In either case, you will want to schedule an exclusive window in the Deployments calendar (at least one hour) and coordinate with potential deployers.

Procedure

  • Disable puppet on deployment servers. From a cluster-management host:

sudo cumin 'A:deployment-servers' 'disable-puppet "Deployment server switchover - TXXXXXX"'

  • Merge a DNS change that points the deployment.eqiad.wmnet CNAME record to the new active host, see this change for an example.
  • Change deployment_server and scap::deployment_server variables in hiera, see this change for an example.
  • Run puppet on the new active deployment server: sudo run-puppet-agent -e "Deployment server switchover - TXXXXXX"
  • Run puppet on all the other servers (same command).
  • Using sudo cumin 'A:deployment-servers' 'grep block_deployments /etc/scap.cfg' (on a cluster-management host), verify that:
    • Deployments on the previously active server are blocked
    • Deployments on the newly active server are not blocked
  • Since keyholder configuration might have changed but not been reloaded on the newly active deployment server when it was a spare, restart the keyholder service there and test it:
$ sudo systemctl restart keyholder-proxy.service
$ SSH_AUTH_SOCK=/run/keyholder/proxy.sock ssh -i /etc/keyholder.d/deploy_jenkins -l deploy-jenkins releases1002.eqiad.wmnet
  • Workaround for task T197470: Run the following on all deployment servers after replacing the deployment server URLs accordingly.
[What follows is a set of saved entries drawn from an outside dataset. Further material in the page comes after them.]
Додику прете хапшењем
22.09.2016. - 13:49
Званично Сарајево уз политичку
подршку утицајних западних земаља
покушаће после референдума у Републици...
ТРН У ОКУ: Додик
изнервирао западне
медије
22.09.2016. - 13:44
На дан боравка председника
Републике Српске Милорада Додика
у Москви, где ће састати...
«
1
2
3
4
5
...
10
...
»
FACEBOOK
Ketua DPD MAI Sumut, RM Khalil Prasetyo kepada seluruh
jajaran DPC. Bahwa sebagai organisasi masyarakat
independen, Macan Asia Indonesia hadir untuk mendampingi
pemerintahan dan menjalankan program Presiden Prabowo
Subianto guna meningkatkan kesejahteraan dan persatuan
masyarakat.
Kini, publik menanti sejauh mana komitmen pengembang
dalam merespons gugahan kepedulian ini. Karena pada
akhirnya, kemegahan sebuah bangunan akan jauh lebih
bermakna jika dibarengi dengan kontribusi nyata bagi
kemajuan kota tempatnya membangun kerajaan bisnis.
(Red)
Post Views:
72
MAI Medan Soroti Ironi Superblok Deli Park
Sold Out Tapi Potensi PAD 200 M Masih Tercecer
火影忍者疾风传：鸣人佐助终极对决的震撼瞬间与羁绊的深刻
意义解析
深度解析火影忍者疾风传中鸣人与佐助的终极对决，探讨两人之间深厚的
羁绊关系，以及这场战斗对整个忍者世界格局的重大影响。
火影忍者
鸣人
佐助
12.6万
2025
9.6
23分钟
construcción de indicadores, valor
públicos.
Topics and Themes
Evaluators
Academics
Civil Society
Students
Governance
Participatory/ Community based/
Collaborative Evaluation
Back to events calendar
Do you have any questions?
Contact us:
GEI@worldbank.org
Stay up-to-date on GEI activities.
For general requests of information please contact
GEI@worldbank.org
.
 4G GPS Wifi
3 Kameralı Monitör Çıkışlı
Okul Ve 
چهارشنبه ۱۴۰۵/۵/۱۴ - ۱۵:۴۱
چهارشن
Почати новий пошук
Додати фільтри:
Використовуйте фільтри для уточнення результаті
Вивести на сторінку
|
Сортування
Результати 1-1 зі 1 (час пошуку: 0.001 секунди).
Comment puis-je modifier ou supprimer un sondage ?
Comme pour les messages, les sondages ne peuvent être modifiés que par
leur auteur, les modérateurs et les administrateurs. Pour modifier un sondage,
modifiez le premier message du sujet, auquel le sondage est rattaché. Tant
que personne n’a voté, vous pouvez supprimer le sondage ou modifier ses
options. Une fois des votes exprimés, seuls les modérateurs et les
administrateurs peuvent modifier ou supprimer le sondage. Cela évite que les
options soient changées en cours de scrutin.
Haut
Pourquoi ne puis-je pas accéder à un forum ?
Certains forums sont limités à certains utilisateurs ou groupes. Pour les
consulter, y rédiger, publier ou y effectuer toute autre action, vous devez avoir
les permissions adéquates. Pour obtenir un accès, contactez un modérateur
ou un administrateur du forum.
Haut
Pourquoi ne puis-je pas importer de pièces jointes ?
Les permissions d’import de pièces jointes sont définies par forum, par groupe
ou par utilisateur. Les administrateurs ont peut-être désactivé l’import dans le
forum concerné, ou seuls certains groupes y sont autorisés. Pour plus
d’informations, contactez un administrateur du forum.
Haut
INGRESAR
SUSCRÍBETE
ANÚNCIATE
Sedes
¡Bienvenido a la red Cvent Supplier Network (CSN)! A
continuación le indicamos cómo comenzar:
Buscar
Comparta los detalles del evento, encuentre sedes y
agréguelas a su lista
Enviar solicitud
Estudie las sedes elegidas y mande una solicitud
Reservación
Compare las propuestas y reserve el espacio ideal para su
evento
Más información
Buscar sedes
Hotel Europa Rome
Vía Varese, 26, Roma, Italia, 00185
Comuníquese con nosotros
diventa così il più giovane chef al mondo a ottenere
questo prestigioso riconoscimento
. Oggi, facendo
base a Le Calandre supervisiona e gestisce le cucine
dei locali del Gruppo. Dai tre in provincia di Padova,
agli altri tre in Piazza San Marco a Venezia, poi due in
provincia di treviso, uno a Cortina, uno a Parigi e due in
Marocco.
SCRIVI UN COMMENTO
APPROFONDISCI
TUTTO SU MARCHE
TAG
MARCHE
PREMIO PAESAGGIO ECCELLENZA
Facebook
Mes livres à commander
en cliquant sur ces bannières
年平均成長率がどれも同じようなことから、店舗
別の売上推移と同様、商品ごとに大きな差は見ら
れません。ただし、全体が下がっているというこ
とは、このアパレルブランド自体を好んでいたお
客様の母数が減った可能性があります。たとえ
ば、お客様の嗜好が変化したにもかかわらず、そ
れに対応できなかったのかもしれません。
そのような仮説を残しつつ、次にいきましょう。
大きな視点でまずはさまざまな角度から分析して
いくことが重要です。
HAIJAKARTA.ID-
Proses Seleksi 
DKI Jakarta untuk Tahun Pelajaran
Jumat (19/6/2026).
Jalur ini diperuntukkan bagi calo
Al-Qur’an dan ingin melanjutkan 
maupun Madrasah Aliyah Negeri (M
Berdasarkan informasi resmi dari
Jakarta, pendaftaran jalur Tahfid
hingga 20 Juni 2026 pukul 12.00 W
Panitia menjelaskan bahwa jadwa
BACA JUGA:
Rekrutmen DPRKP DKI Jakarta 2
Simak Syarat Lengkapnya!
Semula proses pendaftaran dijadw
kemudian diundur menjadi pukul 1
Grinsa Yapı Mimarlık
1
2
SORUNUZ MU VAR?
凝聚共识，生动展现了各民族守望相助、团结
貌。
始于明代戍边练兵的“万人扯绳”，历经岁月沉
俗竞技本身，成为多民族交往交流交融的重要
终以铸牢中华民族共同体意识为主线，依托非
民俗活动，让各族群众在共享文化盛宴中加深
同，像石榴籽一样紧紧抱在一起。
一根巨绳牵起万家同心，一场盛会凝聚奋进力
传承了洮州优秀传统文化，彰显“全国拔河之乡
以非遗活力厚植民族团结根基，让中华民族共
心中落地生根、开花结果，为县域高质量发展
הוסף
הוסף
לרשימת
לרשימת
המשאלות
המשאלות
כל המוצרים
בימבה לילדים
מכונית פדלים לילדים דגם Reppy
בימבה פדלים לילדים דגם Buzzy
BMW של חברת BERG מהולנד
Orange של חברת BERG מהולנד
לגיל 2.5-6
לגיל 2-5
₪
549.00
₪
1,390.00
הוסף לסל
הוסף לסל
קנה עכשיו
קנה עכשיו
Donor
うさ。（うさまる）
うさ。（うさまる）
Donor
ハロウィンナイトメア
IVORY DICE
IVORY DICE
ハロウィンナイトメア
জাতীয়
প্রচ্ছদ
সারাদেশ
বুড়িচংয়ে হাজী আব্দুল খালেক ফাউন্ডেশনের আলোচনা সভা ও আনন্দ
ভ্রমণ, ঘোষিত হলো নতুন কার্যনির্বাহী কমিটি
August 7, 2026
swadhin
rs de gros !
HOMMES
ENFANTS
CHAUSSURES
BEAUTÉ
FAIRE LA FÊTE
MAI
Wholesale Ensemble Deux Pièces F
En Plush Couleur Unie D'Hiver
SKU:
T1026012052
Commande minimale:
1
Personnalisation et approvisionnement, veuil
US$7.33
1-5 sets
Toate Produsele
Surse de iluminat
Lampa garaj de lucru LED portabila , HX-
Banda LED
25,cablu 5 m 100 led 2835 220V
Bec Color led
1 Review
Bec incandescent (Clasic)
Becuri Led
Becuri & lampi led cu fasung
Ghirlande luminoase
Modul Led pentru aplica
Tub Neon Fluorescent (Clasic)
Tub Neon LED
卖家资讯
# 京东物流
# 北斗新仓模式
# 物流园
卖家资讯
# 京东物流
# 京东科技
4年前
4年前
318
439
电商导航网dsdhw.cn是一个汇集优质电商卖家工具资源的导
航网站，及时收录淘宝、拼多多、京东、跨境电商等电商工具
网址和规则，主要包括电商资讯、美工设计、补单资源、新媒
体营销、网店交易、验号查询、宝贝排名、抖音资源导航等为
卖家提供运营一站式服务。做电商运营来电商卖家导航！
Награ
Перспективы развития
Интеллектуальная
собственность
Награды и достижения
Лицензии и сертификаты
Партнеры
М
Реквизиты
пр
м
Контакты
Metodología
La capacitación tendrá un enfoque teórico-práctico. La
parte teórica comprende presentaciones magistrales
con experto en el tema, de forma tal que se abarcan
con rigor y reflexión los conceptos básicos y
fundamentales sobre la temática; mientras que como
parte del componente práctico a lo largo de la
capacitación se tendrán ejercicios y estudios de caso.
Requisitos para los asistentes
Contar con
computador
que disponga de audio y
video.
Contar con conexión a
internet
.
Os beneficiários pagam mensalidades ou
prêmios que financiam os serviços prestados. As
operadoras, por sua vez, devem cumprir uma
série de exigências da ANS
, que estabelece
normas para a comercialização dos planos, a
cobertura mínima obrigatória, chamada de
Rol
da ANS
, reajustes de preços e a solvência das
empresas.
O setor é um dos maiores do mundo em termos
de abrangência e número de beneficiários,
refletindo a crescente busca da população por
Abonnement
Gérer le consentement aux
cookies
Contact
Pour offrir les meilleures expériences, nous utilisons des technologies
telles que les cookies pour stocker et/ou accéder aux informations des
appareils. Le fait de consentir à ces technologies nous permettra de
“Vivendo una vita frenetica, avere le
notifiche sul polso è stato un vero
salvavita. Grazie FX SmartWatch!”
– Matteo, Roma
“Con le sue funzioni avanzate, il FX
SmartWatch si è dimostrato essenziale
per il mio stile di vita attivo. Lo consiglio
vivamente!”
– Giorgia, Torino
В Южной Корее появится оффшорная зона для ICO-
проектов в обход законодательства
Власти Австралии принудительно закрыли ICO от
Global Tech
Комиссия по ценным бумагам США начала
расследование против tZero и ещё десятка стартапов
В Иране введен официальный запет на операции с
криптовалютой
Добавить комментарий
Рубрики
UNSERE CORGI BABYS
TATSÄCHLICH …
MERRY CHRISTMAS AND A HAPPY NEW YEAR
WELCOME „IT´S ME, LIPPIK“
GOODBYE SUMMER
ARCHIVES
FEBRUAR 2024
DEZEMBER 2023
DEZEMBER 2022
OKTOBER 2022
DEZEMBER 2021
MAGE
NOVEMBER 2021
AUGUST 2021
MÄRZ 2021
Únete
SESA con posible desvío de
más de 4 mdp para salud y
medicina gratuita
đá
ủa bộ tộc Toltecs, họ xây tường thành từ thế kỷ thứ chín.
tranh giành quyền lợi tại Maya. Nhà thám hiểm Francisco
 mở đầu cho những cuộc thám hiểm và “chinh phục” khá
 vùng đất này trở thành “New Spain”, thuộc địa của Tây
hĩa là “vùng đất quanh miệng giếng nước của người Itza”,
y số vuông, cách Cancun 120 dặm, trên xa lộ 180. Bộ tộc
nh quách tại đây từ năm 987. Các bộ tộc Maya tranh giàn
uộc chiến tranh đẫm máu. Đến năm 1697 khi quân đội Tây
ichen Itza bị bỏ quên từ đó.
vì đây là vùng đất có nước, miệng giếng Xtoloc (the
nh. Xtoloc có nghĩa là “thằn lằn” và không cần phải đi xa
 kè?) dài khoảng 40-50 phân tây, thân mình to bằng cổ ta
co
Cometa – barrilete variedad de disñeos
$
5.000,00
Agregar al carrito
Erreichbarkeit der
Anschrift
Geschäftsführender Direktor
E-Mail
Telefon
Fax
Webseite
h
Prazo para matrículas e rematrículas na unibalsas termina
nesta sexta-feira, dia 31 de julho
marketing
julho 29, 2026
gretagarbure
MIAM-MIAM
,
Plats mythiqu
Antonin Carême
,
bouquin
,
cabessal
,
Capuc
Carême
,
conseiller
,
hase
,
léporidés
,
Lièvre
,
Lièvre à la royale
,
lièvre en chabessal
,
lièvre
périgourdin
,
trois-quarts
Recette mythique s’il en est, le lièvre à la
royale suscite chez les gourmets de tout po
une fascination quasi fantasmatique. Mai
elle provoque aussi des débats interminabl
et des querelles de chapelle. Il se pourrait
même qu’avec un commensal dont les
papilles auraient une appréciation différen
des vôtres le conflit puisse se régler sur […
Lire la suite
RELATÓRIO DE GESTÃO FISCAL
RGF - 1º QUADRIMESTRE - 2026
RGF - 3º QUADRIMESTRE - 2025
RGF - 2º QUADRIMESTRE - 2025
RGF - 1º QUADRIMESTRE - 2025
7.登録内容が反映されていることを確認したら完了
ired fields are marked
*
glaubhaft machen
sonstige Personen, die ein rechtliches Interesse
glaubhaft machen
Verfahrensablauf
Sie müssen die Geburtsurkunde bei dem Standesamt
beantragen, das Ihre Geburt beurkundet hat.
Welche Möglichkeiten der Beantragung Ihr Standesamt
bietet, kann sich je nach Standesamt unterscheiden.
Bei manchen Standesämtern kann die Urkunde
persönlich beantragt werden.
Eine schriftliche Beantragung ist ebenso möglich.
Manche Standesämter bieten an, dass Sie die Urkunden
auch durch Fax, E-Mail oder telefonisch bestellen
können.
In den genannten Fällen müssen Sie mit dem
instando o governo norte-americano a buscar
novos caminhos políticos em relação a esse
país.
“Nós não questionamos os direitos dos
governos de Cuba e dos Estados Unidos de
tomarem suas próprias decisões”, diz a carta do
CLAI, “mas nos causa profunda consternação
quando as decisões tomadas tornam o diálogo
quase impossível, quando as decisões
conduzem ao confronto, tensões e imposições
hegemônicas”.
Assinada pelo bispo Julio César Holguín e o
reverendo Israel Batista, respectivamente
For example, if switching from deploy1003 to deploy2002:
$ sudo -i
# find /srv/deployment -name DEPLOY_HEAD | xargs sed -i "s/git_server: deploy1003.eqiad.wmnet/git_server: deploy2002.codfw.wmnet/"
  • Test a scap deployment, noting that this may take quite some time on the first attempt: scap sync-world "Test deployment to validate deployment server switchover - TXXXXXX". This will also test helmfile deployments.
  • Email ops@ about the switch of active deployment server and update any IRC channels where the ongoing work is being tracked.
  • Update Deployment_server to reflect the change in active server.